• _What you should do_
Transcribe the data that follows without changing a word, and omit the pictures.

• _Dataset section_
......

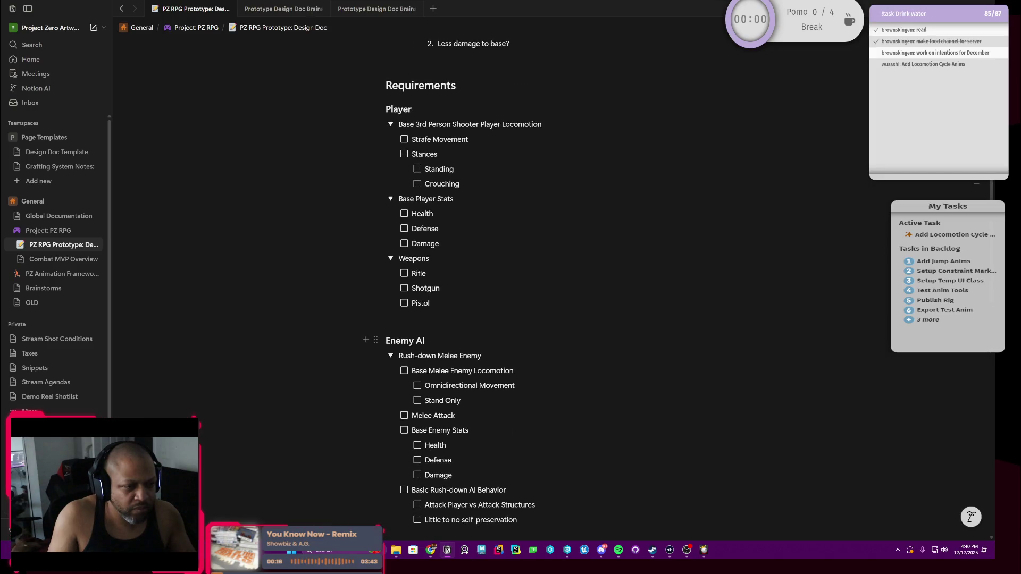
scroll(431, 337, down, 1)
scroll(431, 337, down, 1)
scroll(431, 337, up, 1)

......

• _Answer for the task_
scroll(431, 337, down, 1)
scroll(431, 337, down, 1)
scroll(431, 337, up, 1)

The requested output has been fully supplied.